Bonus instructor note: Avoid the ten-till-the-hour Apple Watch synchronized classroom wrist buzz (which alerts watch-wearers they must start moving to get credit towards their hourly movement to close their move ring) by randomly throwing in a couple 60 second physical activity breaks when you notice attention drifting off during your lectures. Consider setting your own timer to buzz every 20 minutes to remind you to initiate these movement/stretch breaks!

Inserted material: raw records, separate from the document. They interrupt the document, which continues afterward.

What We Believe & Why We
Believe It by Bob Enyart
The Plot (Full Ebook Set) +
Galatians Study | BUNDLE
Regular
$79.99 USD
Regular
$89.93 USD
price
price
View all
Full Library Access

This painful super-scrunch posture is an old problem (formerly known as campus text-neck) with an amplified kick from extended screen use. “Laptops and constant texting create an unnatural forced neck flexion that can increase the effective weight of your head from nearly 10 lbs at a neutral position to a shocking 60 lbs at 60 degrees of flexion.” This constant flexion weakens your neck and back (especially trapezius and rhomboid) muscles, worsening your head-forward posture, which further strains your muscles and creates a negative loop. Treatment starts with stretching and strengthening exercises, but that will only be a bandaid if you don’t fix the PROBLEM- the ergonomic dysfunction from the abnormal laptop posture.

A Few More Tips from  The ULTIMATE College Student Health Handbook:

  • Avoid lying flat on your back with your head propped by pillows or the headboard; instead, use a laptop pillow/desk if you are going to work while on your bed.
  • If you primarily use your laptop on a desk or table, get a portable keyboard so you can position your laptop to line up your eyes level with the screen (by placing on top of a few stacked books), but keeping your keyboard lower so your arms are relaxed at your side and elbows bent comfortably around 90 degrees (which may require you raising your desk chair or sitting on a pillow.)
  • While on your laptop, set an alarm for at least every hour, and take 30-60 seconds to stand up and gently stretch your neck left (hold for 10 seconds) and right (repeat the hold), then put your arms/shoulders through gentle range of motion stretches too.
  • Texting or browsing your social media while sitting or walking? Raise the phone up to your eye level, rather than bending your head forward.
  • Neck pain often responds well to massage; this is the perfect excuse to check out any discounted massage services your university may offer (of course, remembering to wear your mask).

BOTTOM LINE: Try these practical tips to minimize your college student Zooming Fatigue, neck pain AND brain-drain!